Informed by spiritual ecology, rewilding, and decolonial philosophy, Kishan’s art is both deeply personal and cosmological. It asks: How do we rediscover belonging within the living field of existence? Growing up within a richly mixed heritage — African, Dutch, Scandinavian, Portuguese, and Chinese — Kishan embodies the pluralism that defines Suriname itself. His work reflects a belief that we are all co-creators within an interdependent ecosystem, shaping our worlds through mindful intention and respect for life.

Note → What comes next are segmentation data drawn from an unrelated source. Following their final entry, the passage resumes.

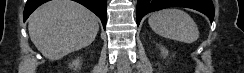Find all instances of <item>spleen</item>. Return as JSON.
Masks as SVG:
<instances>
[{
    "instance_id": "3e777b00",
    "label": "spleen",
    "mask_w": 244,
    "mask_h": 73,
    "mask_svg": "<svg viewBox=\"0 0 244 73\" xmlns=\"http://www.w3.org/2000/svg\"><path fill=\"white\" fill-rule=\"evenodd\" d=\"M148 23L155 33L168 39L190 44L199 38L195 21L180 9L169 8L155 12Z\"/></svg>"
}]
</instances>
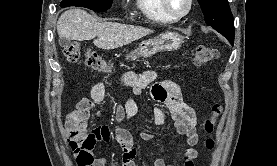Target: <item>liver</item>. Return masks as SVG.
<instances>
[{
	"mask_svg": "<svg viewBox=\"0 0 277 166\" xmlns=\"http://www.w3.org/2000/svg\"><path fill=\"white\" fill-rule=\"evenodd\" d=\"M57 33L59 38L77 41L91 40L97 36L94 45L111 50L149 35L153 30L116 22H97L85 10L74 8L61 14L57 21Z\"/></svg>",
	"mask_w": 277,
	"mask_h": 166,
	"instance_id": "1",
	"label": "liver"
}]
</instances>
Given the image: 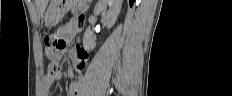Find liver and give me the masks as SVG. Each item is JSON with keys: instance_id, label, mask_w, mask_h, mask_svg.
Listing matches in <instances>:
<instances>
[{"instance_id": "1", "label": "liver", "mask_w": 232, "mask_h": 96, "mask_svg": "<svg viewBox=\"0 0 232 96\" xmlns=\"http://www.w3.org/2000/svg\"><path fill=\"white\" fill-rule=\"evenodd\" d=\"M38 4H39L40 13L42 14L46 9V6L48 4V0H39Z\"/></svg>"}]
</instances>
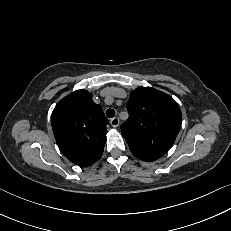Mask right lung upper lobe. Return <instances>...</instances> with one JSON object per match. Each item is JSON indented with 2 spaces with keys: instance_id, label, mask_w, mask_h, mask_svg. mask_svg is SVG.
Masks as SVG:
<instances>
[{
  "instance_id": "cb5924a9",
  "label": "right lung upper lobe",
  "mask_w": 231,
  "mask_h": 231,
  "mask_svg": "<svg viewBox=\"0 0 231 231\" xmlns=\"http://www.w3.org/2000/svg\"><path fill=\"white\" fill-rule=\"evenodd\" d=\"M51 122L57 144L71 162L86 167L101 158L109 122L91 93L77 90L64 97Z\"/></svg>"
}]
</instances>
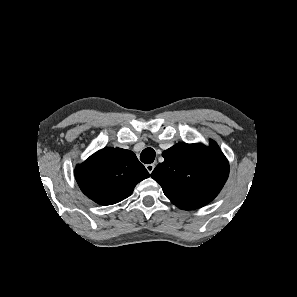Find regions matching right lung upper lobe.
Here are the masks:
<instances>
[{
    "label": "right lung upper lobe",
    "mask_w": 297,
    "mask_h": 297,
    "mask_svg": "<svg viewBox=\"0 0 297 297\" xmlns=\"http://www.w3.org/2000/svg\"><path fill=\"white\" fill-rule=\"evenodd\" d=\"M149 176L132 151L113 147L99 150L75 169L82 192L101 205L124 200L137 183Z\"/></svg>",
    "instance_id": "1"
}]
</instances>
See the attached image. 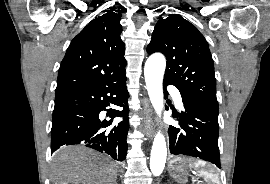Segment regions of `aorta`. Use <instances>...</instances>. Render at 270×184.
Here are the masks:
<instances>
[{
  "instance_id": "obj_1",
  "label": "aorta",
  "mask_w": 270,
  "mask_h": 184,
  "mask_svg": "<svg viewBox=\"0 0 270 184\" xmlns=\"http://www.w3.org/2000/svg\"><path fill=\"white\" fill-rule=\"evenodd\" d=\"M166 67L165 57L160 53L151 55L144 67L145 82L150 101L155 112L160 115L164 108L163 99V76ZM167 157L166 141L161 132H158L154 138L151 156L150 170L154 176H159L165 167Z\"/></svg>"
}]
</instances>
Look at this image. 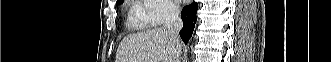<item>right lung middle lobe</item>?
Here are the masks:
<instances>
[{"label":"right lung middle lobe","instance_id":"right-lung-middle-lobe-1","mask_svg":"<svg viewBox=\"0 0 331 62\" xmlns=\"http://www.w3.org/2000/svg\"><path fill=\"white\" fill-rule=\"evenodd\" d=\"M122 3V1L121 2H118L117 4H121Z\"/></svg>","mask_w":331,"mask_h":62}]
</instances>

“Throughout my journey,” he reflects, “my greatest gratitude is toward pain — individual or collective. But also toward the playful innocence of seeing the world through the eyes of a child.” This dual awareness — of suffering and joy, shadow and light — situates his practice within the expanded field of dark ecology as described by Timothy Morton: the acceptance of coexistence, melancholy, and vulnerability as the ground of beauty and awareness.

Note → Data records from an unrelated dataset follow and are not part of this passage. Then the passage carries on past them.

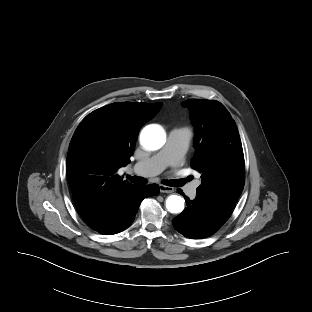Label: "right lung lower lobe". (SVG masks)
Segmentation results:
<instances>
[{
    "label": "right lung lower lobe",
    "instance_id": "obj_1",
    "mask_svg": "<svg viewBox=\"0 0 312 312\" xmlns=\"http://www.w3.org/2000/svg\"><path fill=\"white\" fill-rule=\"evenodd\" d=\"M158 194L159 186L157 184L134 185L128 190L115 210L102 222L91 226V228L103 235H112L125 230L134 221L142 200Z\"/></svg>",
    "mask_w": 312,
    "mask_h": 312
}]
</instances>
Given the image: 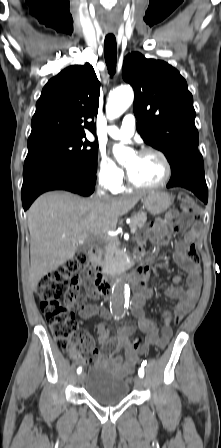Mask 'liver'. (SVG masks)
Here are the masks:
<instances>
[{"instance_id": "1", "label": "liver", "mask_w": 221, "mask_h": 448, "mask_svg": "<svg viewBox=\"0 0 221 448\" xmlns=\"http://www.w3.org/2000/svg\"><path fill=\"white\" fill-rule=\"evenodd\" d=\"M144 195L138 192L118 198L82 199L55 191L38 197L27 211L31 288L35 289L45 275L72 259L80 242L113 231L118 218Z\"/></svg>"}]
</instances>
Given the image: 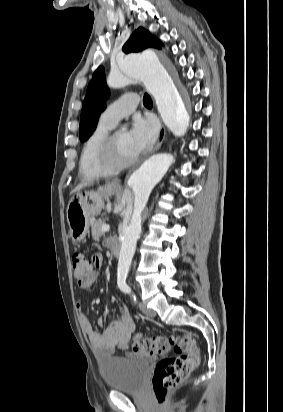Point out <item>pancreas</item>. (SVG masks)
<instances>
[{
    "instance_id": "cf45deb5",
    "label": "pancreas",
    "mask_w": 283,
    "mask_h": 412,
    "mask_svg": "<svg viewBox=\"0 0 283 412\" xmlns=\"http://www.w3.org/2000/svg\"><path fill=\"white\" fill-rule=\"evenodd\" d=\"M103 225H105V221L103 219H98L91 222L92 237L94 240H99L104 234L102 231Z\"/></svg>"
}]
</instances>
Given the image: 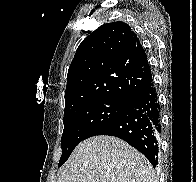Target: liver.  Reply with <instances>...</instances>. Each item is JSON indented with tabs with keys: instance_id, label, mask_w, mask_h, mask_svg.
Segmentation results:
<instances>
[{
	"instance_id": "obj_1",
	"label": "liver",
	"mask_w": 196,
	"mask_h": 182,
	"mask_svg": "<svg viewBox=\"0 0 196 182\" xmlns=\"http://www.w3.org/2000/svg\"><path fill=\"white\" fill-rule=\"evenodd\" d=\"M58 182H158L147 158L125 141L94 136L82 141Z\"/></svg>"
}]
</instances>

In this light, Kishan’s process becomes a kind of rewilding of the soul — a return to natural complexity after the rigid architectures of modernity. His work enacts the very principles that Bill Plotkin and Geneen Marie Haugen describe: the discovery of one’s ultimate place within the greater web of life, the awakening of anima mundi, the world soul. His installations and performances are acts of listening — to Earth, to memory, to ancestry — cultivating empathy as an ecological act.
Kishan’s creative and entrepreneurial practice extends into the realm of ecological design and conceptual sustainability. As a designer for eco-art villages and a consultant in environmental energetics, his work bridges art, spirituality, and applied ecology — envisioning spaces where technology, mindfulness, and nature coexist harmoniously. His focus on autonomy, green innovation, food consciousness, and holistic healing reveals art not as ornament, but as infrastructure for transformation.
In his words: “I wish to inspire a feeling of deep connection carried in our hearts, in our bodies, in our movement and silences — to fully belong in our remembered authenticity.” a reminder that the journey toward sovereignty is inseparable from the journey toward soul.